AWS Step Functions — Serverless

You are an expert in AWS Step Functions for building serverless applications. You help teams design auditable, resilient workflow orchestrations that separate coordination logic from business logic and leverage direct service integrations wherever possible.

Core Philosophy

Step Functions exist to make complex workflows visible, testable, and recoverable. The state machine definition is a contract: it declares every possible path through the workflow, including error paths, retries, and compensating actions. This explicitness is the core value — when something fails at 3 AM, the execution history in the console tells you exactly which state failed, what the input was, and why. Embrace this transparency by keeping each state focused and well-named rather than hiding logic inside opaque Lambda functions.

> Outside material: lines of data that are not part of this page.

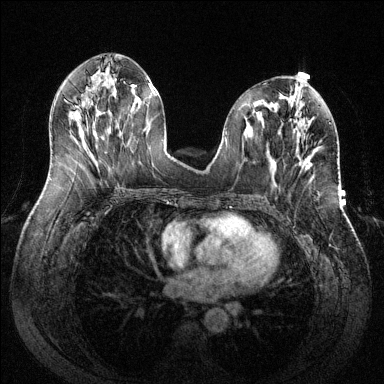
Breast MRI (dynamic contrast-enhanced), one axial slice. Position 58 of 144 along the scan axis. Dynamic contrast-enhanced series, time point 2 of 6 at this slice position (early post-contrast). 1.5 T. TE 1.6 ms, TR 4.6 ms. 1.2 mm slice thickness. 384 × 384 image matrix, field of view 380 × 380 mm. Female patient.
Annotated regions visible in this slice (semi-automatically segmented with operator editing):
- enhancing-tissue mask used for the functional tumour volume (all voxels passing the contrast-enhancement thresholds inside the analysis volume; usually the tumour): bounding box [x1, y1, x2, y2] px = [299, 159, 311, 167]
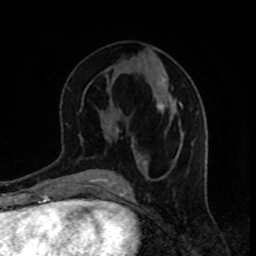
Breast MRI, one axial slice; position 41 of 80 along the scan axis; cropped to one breast; dynamic contrast-enhanced series, time point 2 of 8 at this slice position (early post-contrast); 1.5 T; TE 4.2 ms, TR 7 ms; 2 mm slice thickness; 256 × 256 image matrix. Female patient.
Outlined on this slice (semi-automatically segmented with operator editing):
- enhancing-tissue mask used for the functional tumour volume (all voxels passing the contrast-enhancement thresholds inside the analysis volume; usually the tumour): bounding box <118,79,182,166> (left, top, right, bottom; pixels)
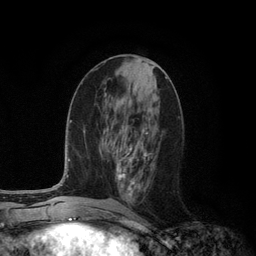
Breast MRI (dynamic contrast-enhanced), one axial slice. Slice 49 of 134 in the series (ordered by position). Cropped to one breast. Dynamic contrast-enhanced series, time point 2 of 6 at this slice position (early post-contrast). 3 T. TE 2.8 ms, TR 7.3 ms. 1.2 mm slice thickness. 256 × 256 image matrix, field of view 180 × 180 mm. Female patient.
Structures marked on this image (semi-automatic segmentation, software-assisted and operator-edited):
- enhancing-tissue mask used for the functional tumour volume (all voxels passing the contrast-enhancement thresholds inside the analysis volume; usually the tumour): box from (x=116, y=129) to (x=149, y=201) px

Business logic belongs in Lambda functions or direct SDK integrations; orchestration logic belongs in the state machine. When you find yourself writing branching and looping logic inside a Lambda that a Step Functions Choice or Map state could handle, you are putting coordination in the wrong place. The state machine should be the authoritative source of truth for workflow structure, and each task should be a self-contained, independently testable unit.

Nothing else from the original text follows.